The Committee for a Responsible Federal Budget estimates that more than 100% of the deficit reduction for fiscal year 2022 is due to the reduction or expiration of Covid relief. The group estimates that Biden’s actions to date have increased deficits by $4.8 trillion through 2031.

“I’d like to give the White House credit. Unfortunately, their record gives you nothing to cheer about,” MacGuineas said.

Biden correctly noted during his speech on Friday that deficits have been rising throughout the tenure of his predecessor, former President Donald Trump, the self-proclaimed debt king.

“The federal deficit grew every year in the Trump administration, every year he was president,” Biden said. “It increased before the pandemic.
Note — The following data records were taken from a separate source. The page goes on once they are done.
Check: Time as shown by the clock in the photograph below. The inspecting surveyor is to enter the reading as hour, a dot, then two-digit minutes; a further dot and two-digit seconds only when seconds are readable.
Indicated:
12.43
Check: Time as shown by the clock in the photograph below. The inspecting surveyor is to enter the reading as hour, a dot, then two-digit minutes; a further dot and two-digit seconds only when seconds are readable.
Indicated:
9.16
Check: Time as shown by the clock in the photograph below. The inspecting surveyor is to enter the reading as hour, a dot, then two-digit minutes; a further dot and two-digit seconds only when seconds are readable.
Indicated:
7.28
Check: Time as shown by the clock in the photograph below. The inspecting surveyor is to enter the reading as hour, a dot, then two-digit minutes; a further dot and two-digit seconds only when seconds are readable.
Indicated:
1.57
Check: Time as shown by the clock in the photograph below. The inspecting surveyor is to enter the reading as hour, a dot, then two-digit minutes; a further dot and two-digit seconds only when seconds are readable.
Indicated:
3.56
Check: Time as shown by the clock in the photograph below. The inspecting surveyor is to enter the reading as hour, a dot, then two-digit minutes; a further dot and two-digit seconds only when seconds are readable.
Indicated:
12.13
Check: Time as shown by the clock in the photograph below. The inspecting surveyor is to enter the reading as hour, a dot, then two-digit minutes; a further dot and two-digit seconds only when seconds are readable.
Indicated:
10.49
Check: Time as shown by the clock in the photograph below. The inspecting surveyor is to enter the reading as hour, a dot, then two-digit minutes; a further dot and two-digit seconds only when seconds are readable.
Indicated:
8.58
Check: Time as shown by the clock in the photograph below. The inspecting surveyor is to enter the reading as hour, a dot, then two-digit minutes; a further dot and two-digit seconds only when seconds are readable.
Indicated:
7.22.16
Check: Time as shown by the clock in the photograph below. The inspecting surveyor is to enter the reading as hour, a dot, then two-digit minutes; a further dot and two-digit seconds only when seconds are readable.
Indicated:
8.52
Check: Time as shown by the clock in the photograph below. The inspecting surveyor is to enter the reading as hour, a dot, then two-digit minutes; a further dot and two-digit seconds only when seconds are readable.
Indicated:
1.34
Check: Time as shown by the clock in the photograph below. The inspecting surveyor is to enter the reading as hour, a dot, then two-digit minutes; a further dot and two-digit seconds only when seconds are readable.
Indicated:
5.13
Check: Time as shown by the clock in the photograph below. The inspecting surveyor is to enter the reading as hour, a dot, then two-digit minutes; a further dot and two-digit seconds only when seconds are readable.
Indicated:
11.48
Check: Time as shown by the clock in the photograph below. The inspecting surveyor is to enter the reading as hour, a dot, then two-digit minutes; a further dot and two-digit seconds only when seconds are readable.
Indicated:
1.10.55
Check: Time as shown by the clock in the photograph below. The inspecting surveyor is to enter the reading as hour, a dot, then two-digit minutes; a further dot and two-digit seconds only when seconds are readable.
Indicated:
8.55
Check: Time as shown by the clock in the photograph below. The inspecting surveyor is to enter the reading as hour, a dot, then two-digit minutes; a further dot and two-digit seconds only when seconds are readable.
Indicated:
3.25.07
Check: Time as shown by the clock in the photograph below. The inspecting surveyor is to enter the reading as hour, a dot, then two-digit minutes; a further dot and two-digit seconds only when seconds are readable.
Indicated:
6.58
It has increased during the pandemic.

These increases didn’t just reflect emergency Covid spending by the controversial tax cuts that failed to live up to the hype.

“Under my watch, things have been different,” Biden said. “The deficit has gone down the two years I have been in power.”

MacGuineas agreed Trump had a “terrible” record on the deficit and yet struggled to say Biden had done a better job on the issue.

“Both, in times of economic strength, continued to borrow in a fiscally reckless manner,” MacGuineas said. “None of them have shown an iota of fiscal responsibility — except for eight days after Biden signed the Cut Inflation Act.”

Looking ahead, US policymakers still face a serious challenge in redressing the fiscal situation.

Kelly, the JPMorgan executive, is encouraged that the debt-to-GDP ratio, a closely watched figure, appears to have peaked, at least for now.

“We are in a better place. But we really need to craft policies in a logical way to meet the real needs of the economy, not just in a way to get votes,” Kelly said. “Both sides are guilty of this.”

MacGuineas is more concerned, pointing to the fact that Uncle Sam’s borrowing costs have risen because the Federal Reserve has raised interest rates sharply to fight inflation.

“This is the moment that we’re all worried about,” MacGuineas said.

White also said the United States remains on an unsustainable fiscal path, especially 30 years from now.

“Issues that I thought were my grandchildren’s issues,” he said, “are now going to be my children’s issues.”